(Problem description): Every entry below should be written out exactly, and no image should appear.

(Input data):

* * * * * * * * *

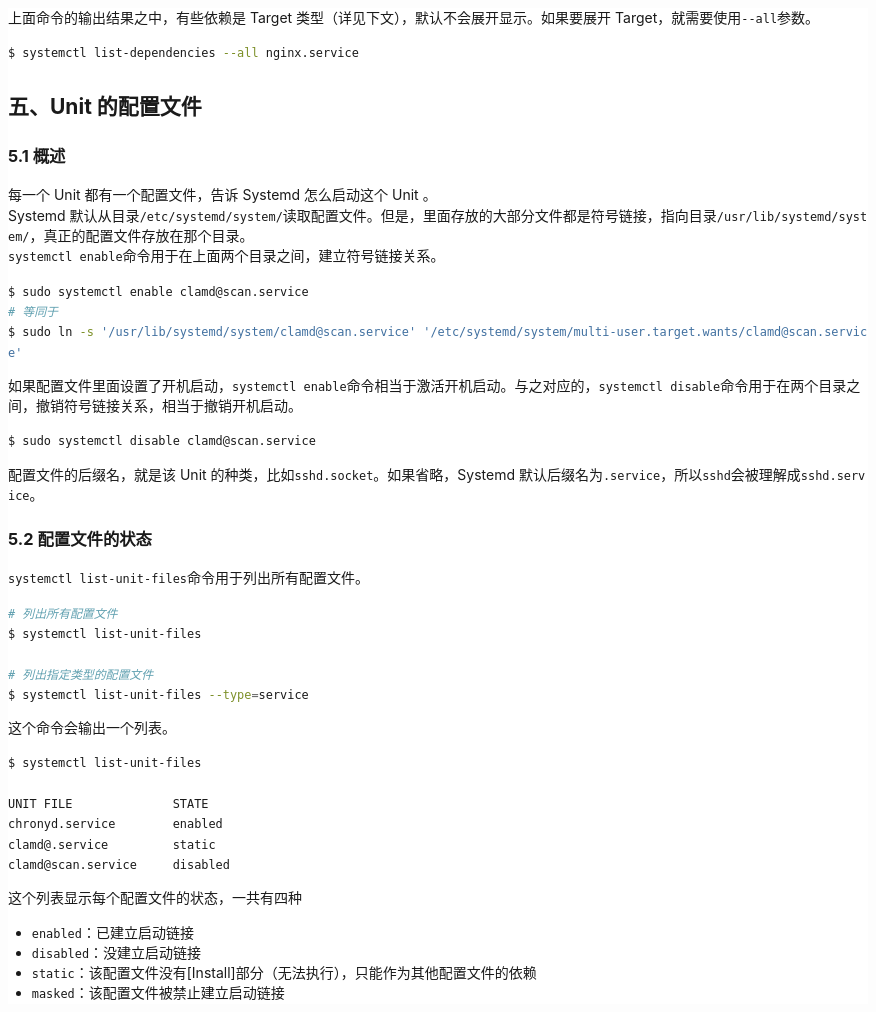 上面命令的输出结果之中，有些依赖是 Target 类型（详见下文），默认不会展开显示。如果要展开 Target，就需要使用`--all`参数。

```bash
$ systemctl list-dependencies --all nginx.service
```

## 五、Unit 的配置文件

### 5.1 概述

每一个 Unit 都有一个配置文件，告诉 Systemd 怎么启动这个 Unit 。  
Systemd 默认从目录`/etc/systemd/system/`读取配置文件。但是，里面存放的大部分文件都是符号链接，指向目录`/usr/lib/systemd/system/`，真正的配置文件存放在那个目录。  
`systemctl enable`命令用于在上面两个目录之间，建立符号链接关系。

```bash
$ sudo systemctl enable clamd@scan.service
# 等同于
$ sudo ln -s '/usr/lib/systemd/system/clamd@scan.service' '/etc/systemd/system/multi-user.target.wants/clamd@scan.service'
```

如果配置文件里面设置了开机启动，`systemctl enable`命令相当于激活开机启动。与之对应的，`systemctl disable`命令用于在两个目录之间，撤销符号链接关系，相当于撤销开机启动。

```bash
$ sudo systemctl disable clamd@scan.service
```

配置文件的后缀名，就是该 Unit 的种类，比如`sshd.socket`。如果省略，Systemd 默认后缀名为`.service`，所以`sshd`会被理解成`sshd.service`。

### 5.2 配置文件的状态

`systemctl list-unit-files`命令用于列出所有配置文件。

```bash
# 列出所有配置文件
$ systemctl list-unit-files

# 列出指定类型的配置文件
$ systemctl list-unit-files --type=service
```

这个命令会输出一个列表。

```
$ systemctl list-unit-files

UNIT FILE              STATE
chronyd.service        enabled
clamd@.service         static
clamd@scan.service     disabled
```

这个列表显示每个配置文件的状态，一共有四种

- `enabled`：已建立启动链接
- `disabled`：没建立启动链接
- `static`：该配置文件没有[Install]部分（无法执行），只能作为其他配置文件的依赖
- `masked`：该配置文件被禁止建立启动链接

* * * * * * * * *

(Written response):
 上面命令的输出结果之中，有些依赖是 Target 类型（详见下文），默认不会展开显示。如果要展开 Target，就需要使用`--all`参数。

```bash
$ systemctl list-dependencies --all nginx.service
```

## 五、Unit 的配置文件

### 5.1 概述

每一个 Unit 都有一个配置文件，告诉 Systemd 怎么启动这个 Unit 。  
Systemd 默认从目录`/etc/systemd/system/`读取配置文件。但是，里面存放的大部分文件都是符号链接，指向目录`/usr/lib/systemd/system/`，真正的配置文件存放在那个目录。  
`systemctl enable`命令用于在上面两个目录之间，建立符号链接关系。

```bash
$ sudo systemctl enable clamd@scan.service
# 等同于
$ sudo ln -s '/usr/lib/systemd/system/clamd@scan.service' '/etc/systemd/system/multi-user.target.wants/clamd@scan.service'
```

如果配置文件里面设置了开机启动，`systemctl enable`命令相当于激活开机启动。与之对应的，`systemctl disable`命令用于在两个目录之间，撤销符号链接关系，相当于撤销开机启动。

```bash
$ sudo systemctl disable clamd@scan.service
```

配置文件的后缀名，就是该 Unit 的种类，比如`sshd.socket`。如果省略，Systemd 默认后缀名为`.service`，所以`sshd`会被理解成`sshd.service`。

### 5.2 配置文件的状态

`systemctl list-unit-files`命令用于列出所有配置文件。

```bash
# 列出所有配置文件
$ systemctl list-unit-files

# 列出指定类型的配置文件
$ systemctl list-unit-files --type=service
```

这个命令会输出一个列表。

```
$ systemctl list-unit-files

UNIT FILE              STATE
chronyd.service        enabled
clamd@.service         static
clamd@scan.service     disabled
```

这个列表显示每个配置文件的状态，一共有四种

- `enabled`：已建立启动链接
- `disabled`：没建立启动链接
- `static`：该配置文件没有[Install]部分（无法执行），只能作为其他配置文件的依赖
- `masked`：该配置文件被禁止建立启动链接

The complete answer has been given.